▶ [STUDY TEXT]:

+ + + +

Introduction to Prometheus Architecture

Prometheus is an open-source monitoring system built specifically for dynamic cloud environments. Unlike traditional monitoring tools that rely on agents pushing metrics to a central server, Prometheus pulls metrics from HTTP endpoints exposed by your applications and infrastructure components.

The architecture consists of four main components. The Prometheus server scrapes and stores time-series data, executing queries and evaluating alerting rules. Exporters expose metrics from third-party systems like databases, message queues, and hardware. The Pushgateway handles metrics from short-lived jobs that don’t exist long enough to be scraped. Alertmanager receives alerts from Prometheus and handles deduplication, grouping, and routing to notification channels.

The time-series database stores metrics as streams of timestamped values identified by metric names and key-value labels. This dimensional data model enables powerful querying and aggregation across multiple label dimensions without requiring schema changes.

Setting Up Prometheus

For production deployments, run Prometheus in Docker or Kubernetes. The official Docker image requires minimal configuration:

docker run -p 9090:9090 \
  -v /path/to/prometheus.yml:/etc/prometheus/prometheus.yml \
  prom/prometheus

For Kubernetes, use the Prometheus Operator which provides custom resources for managing Prometheus deployments, service monitors, and alert rules.

+ + + +

▶ [TASK TO CARRY OUT]:
Transcribe the Prometheus text above in full, preserving every word, line break, and command. The material that comes next is drawn from a separate source.

+ + + +

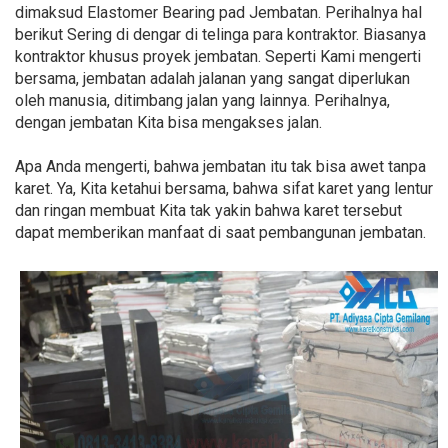
dimaksud Elastomer Bearing pad Jembatan. Perihalnya hal
berikut Sering di dengar di telinga para kontraktor. Biasanya
kontraktor khusus proyek jembatan. Seperti Kami mengerti
bersama, jembatan adalah jalanan yang sangat diperlukan
oleh manusia, ditimbang jalan yang lainnya. Perihalnya,
dengan jembatan Kita bisa mengakses jalan.
Apa Anda mengerti, bahwa jembatan itu tak bisa awet tanpa
karet. Ya, Kita ketahui bersama, bahwa sifat karet yang lentur
dan ringan membuat Kita tak yakin bahwa karet tersebut
dapat memberikan manfaat di saat pembangunan jembatan.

+ + + +

▶ [ANSWER SPACE]:
Introduction to Prometheus Architecture

Prometheus is an open-source monitoring system built specifically for dynamic cloud environments. Unlike traditional monitoring tools that rely on agents pushing metrics to a central server, Prometheus pulls metrics from HTTP endpoints exposed by your applications and infrastructure components.

The architecture consists of four main components. The Prometheus server scrapes and stores time-series data, executing queries and evaluating alerting rules. Exporters expose metrics from third-party systems like databases, message queues, and hardware. The Pushgateway handles metrics from short-lived jobs that don’t exist long enough to be scraped. Alertmanager receives alerts from Prometheus and handles deduplication, grouping, and routing to notification channels.

The time-series database stores metrics as streams of timestamped values identified by metric names and key-value labels. This dimensional data model enables powerful querying and aggregation across multiple label dimensions without requiring schema changes.

Setting Up Prometheus

For production deployments, run Prometheus in Docker or Kubernetes. The official Docker image requires minimal configuration:

docker run -p 9090:9090 \
  -v /path/to/prometheus.yml:/etc/prometheus/prometheus.yml \
  prom/prometheus

For Kubernetes, use the Prometheus Operator which provides custom resources for managing Prometheus deployments, service monitors, and alert rules.